Up to now, KGS has not had a serious rival. Now it does. Nobody can force KGS to change its systems, but it will certainly be interesting to see how people take to Kaya's rating system when Kaya goes public. I won't be surprised if there were far fewer complaints about it.

Re: KGS ranking revisited

Posted: Tue May 15, 2012 11:12 pm
by RobertJasiek
Mef wrote:as I understand it, your rank only gets heavy when no one else is watching.


No, it is almost always heavy, with these exceptions:

1) I have hardly played at all for about 3+ months. (Rare.)

2) On a very few days, a great winning percentage actually results in a significant increment. (The contrary is much more frequent: one or two bad nights almost invariably lead to a significant decrement.)

Re: KGS ranking revisited

Posted: Tue May 15, 2012 11:24 pm
by RobertJasiek
lemmata wrote:these numbers are just for fun


No, because it is no fun having to play a too great percentage of mismatched opponents.

Re: KGS ranking revisited

Posted: Wed May 16, 2012 12:01 am
by RobertJasiek
jts wrote:Mef, who did an excellent job on his analysis of supposedly "heavy" rankings.


April 2011:
47% but dramatic decrement. Was it one of the server adjustments? I do not recall.

May 2011:
61% but the rating dropped.

June 2011:
62% but the rating dropped.

July 2011:
62% and the rating went up dramatically. Not over a period but very suddenly.

Conclusion for April to July 2011:
- Great frustration: three months of rating development contrary to performance during that period.
- More great frustration for the sudden dramatic jump upwards in July. A jump totally inconsistent with the performance May to July. It would have made much more sense if the rating would have improved rather steadily during these three months.

August 2011:
51% but the rating goes upwards. Why has it not gone upwards more, earlier during May to July, when my winning percentages were significantly higher than in August?! This is frustrating again; the rating development defies performance.

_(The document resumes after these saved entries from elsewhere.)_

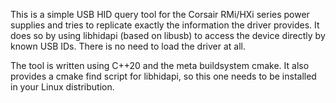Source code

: This is a simple USB HID query tool for the Corsair RMi/HXi series power
supplies and tries to replicate exactly the information the driver provides.
It does so by using libhidapi (based on libusb) to access the device
directly by known USB IDs. There is no need to load the driver at all.

The tool is written using C++20 and the meta buildsystem cmake. It also
provides a cmake find script for libhidapi, so this one needs to be
installed in your Linux distribution.
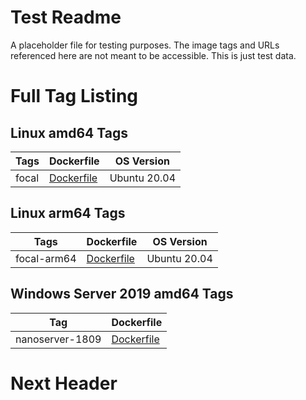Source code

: # Test Readme

A placeholder file for testing purposes. The image tags and URLs referenced here are not meant to be accessible. This is just test data.

# Full Tag Listing

## Linux amd64 Tags
Tags | Dockerfile | OS Version
-----------| -------------| -------------
focal | [Dockerfile](https://github.com/dotnet/dotnet-docker-test/blob/master/test/pipeline-validation/1.0/focal/amd64/Dockerfile) | Ubuntu 20.04

## Linux arm64 Tags
Tags | Dockerfile | OS Version
-----------| -------------| -------------
focal-arm64 | [Dockerfile](https://github.com/dotnet/dotnet-docker-test/blob/master/test/pipeline-validation/1.0/focal/arm64v8/Dockerfile) | Ubuntu 20.04

## Windows Server 2019 amd64 Tags
Tag | Dockerfile
---------| ---------------
nanoserver-1809 | [Dockerfile](https://github.com/dotnet/dotnet-docker-test/blob/master/test/pipeline-validation/1.0/nanoserver-1809/amd64/Dockerfile)

# Next Header
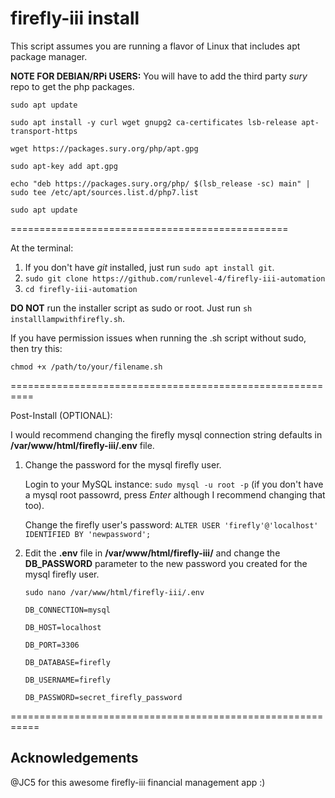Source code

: # firefly-iii install
This script assumes you are running a flavor of Linux that includes apt package manager.

**NOTE FOR DEBIAN/RPi USERS:** You will have to add the third party _sury_ repo to get the php packages.

`sudo apt update`

`sudo apt install -y curl wget gnupg2 ca-certificates lsb-release apt-transport-https`

`wget https://packages.sury.org/php/apt.gpg`

`sudo apt-key add apt.gpg`

`echo "deb https://packages.sury.org/php/ $(lsb_release -sc) main" | sudo tee /etc/apt/sources.list.d/php7.list`

`sudo apt update`

================================================

At the terminal:

  1. If you don't have _git_ installed, just run `sudo apt install git`.
  2. `sudo git clone https://github.com/runlevel-4/firefly-iii-automation`
  3. `cd firefly-iii-automation`

**DO NOT** run the installer script as sudo or root.  Just run `sh installlampwithfirefly.sh`.
 
 If you have permission issues when running the .sh script without sudo, then try this:
 
 `chmod +x /path/to/your/filename.sh`

==========================================================

Post-Install (OPTIONAL):

I would recommend changing the firefly mysql connection string defaults in **/var/www/html/firefly-iii/.env** file.

  1.  Change the password for the mysql firefly user.

        Login to your MySQL instance: `sudo mysql -u root -p` (if you don't have a mysql root passowrd, press _Enter_ although I recommend changing that too).
        
        Change the firefly user's password: `ALTER USER 'firefly'@'localhost' IDENTIFIED BY 'newpassword';`
        
  2. Edit the **.env** file in **/var/www/html/firefly-iii/** and change the **DB_PASSWORD** parameter to the new password you created for the mysql firefly user.

        `sudo nano /var/www/html/firefly-iii/.env`

         DB_CONNECTION=mysql

         DB_HOST=localhost

         DB_PORT=3306

         DB_DATABASE=firefly

         DB_USERNAME=firefly

         DB_PASSWORD=secret_firefly_password
         
===========================================================

## Acknowledgements

@JC5 for this awesome firefly-iii financial management app :)

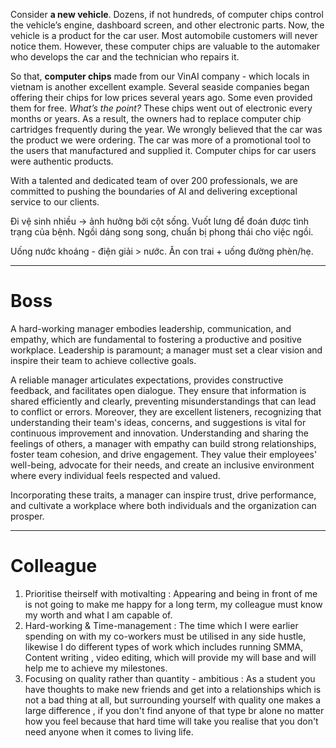 Consider **a new vehicle**.
Dozens, if not hundreds, of computer chips control the vehicle’s engine, dashboard screen, and other electronic parts. Now, the vehicle is a product for the car user. Most automobile customers will never notice them. However, these computer chips are valuable to the automaker who develops the car and the technician who repairs it.

So that, **computer chips** made from our VinAI company - which locals in vietnam is another excellent example.
Several seaside companies began offering their chips for low prices several years ago. Some even provided them for free.
_What’s the point?_
These chips went out of electronic every months or years. As a result, the owners had to replace computer chip cartridges frequently during the year. We wrongly believed that the car was the product we were ordering. The car was more of a promotional tool to the users that manufactured and supplied it. Computer chips for car users were authentic products.

With a talented and dedicated team of over 200 professionals, we are committed to pushing the boundaries of AI and delivering exceptional service to our clients.

Đi vệ sinh nhiều -> ảnh hưởng bởi cột sống. Vuốt lưng để đoán được tình trạng của bệnh. Ngồi dáng song song, chuẩn bị phong thái cho việc ngồi.

Uống nước khoáng - điện giải > nước. Ăn con trai + uống đường phèn/hẹ.

___
# Boss

A hard-working manager embodies leadership, communication, and empathy, which are fundamental to fostering a productive and positive workplace. Leadership is paramount; a manager must set a clear vision and inspire their team to achieve collective goals. 

A reliable manager articulates expectations, provides constructive feedback, and facilitates open dialogue. They ensure that information is shared efficiently and clearly, preventing misunderstandings that can lead to conflict or errors. Moreover, they are excellent listeners, recognizing that understanding their team's ideas, concerns, and suggestions is vital for continuous improvement and innovation. Understanding and sharing the feelings of others, a manager with empathy can build strong relationships, foster team cohesion, and drive engagement. They value their employees' well-being, advocate for their needs, and create an inclusive environment where every individual feels respected and valued. 

Incorporating these traits, a manager can inspire trust, drive performance, and cultivate a workplace where both individuals and the organization can prosper.
___
# Colleague
1. Prioritise theirself with motivalting : Appearing and being in front of me is not going to make me happy for a long term, my colleague must know my worth and what I am capable of.
2. Hard-working & Time-management : The time which I were earlier spending on with my co-workers must be utilised in any side hustle, likewise I do different types of work which includes running SMMA, Content writing , video editing, which will provide my will base and will help me to achieve my milestones.
3. Focusing on quality rather than quantity - ambitious : As a student you have thoughts to make new friends and get into a relationships which is not a bad thing at all, but surrounding yourself with quality one makes a large difference , if you don't find anyone of that type br alone no matter how you feel because that hard time will take you realise that you don't need anyone when it comes to living life.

Spetember to November 2011:
44%, 39%, 45% but the rating does not drop; instead the rating remains constant. This is frustrating. How can one be motivated to win more while even significantly below average results leave the rating constant?

December 2011:
71%, ok only 17 games, so not much data.

January 2012:
40%, 300 games. For the first time(!), the rating develops as it should: it drops. That it drops only ca. 15% of a rank shows just how very heavy rating changes are! This is frustrating again because 1) it promises just how difficult it will be to increase 15% of a rank and 2) watching some other players with rank changes by 2+ ranks due to just a few played games confirms that playing too many games is a punished.

Feburary + March 2012:
63%, 56 games. 75%, 12 games. This is one of the rare cases where the rating moves up dramatically. More great frustration! Frustration because I have no idea whatsoever why suddenly exceptionally KGS fulfils the player's dream. January with 40%, 300 games would have suggested something very different. The percentages from August to January also would have suggested something very different. Furthermore, the comparison with 62%, average 149 games during May to July 2011 with almost thrice as many games as February 2012 would have suggested that the rating development in Feburary + March 2012 could at most have the increment of May to July 2011; but now the rating increment is greater. Great frustration: three reasons why the new increment did not make sense.

April 2012:
2 games, constant rating. This is only the second month of 13 months with a reasonable rating development. Very sad: When I do not play, my rating development makes much more sense than when I play.

May 2012:
The greatest frustration of all: a manual server shift drops the rating by ca 35% of a rank.

Overall conclusion:
For by far most of the time, the rating developments create frustration instead of good meaning.

Note:
Remarks like "the system is good enough" while the most obviously it is bad multiply that frustration.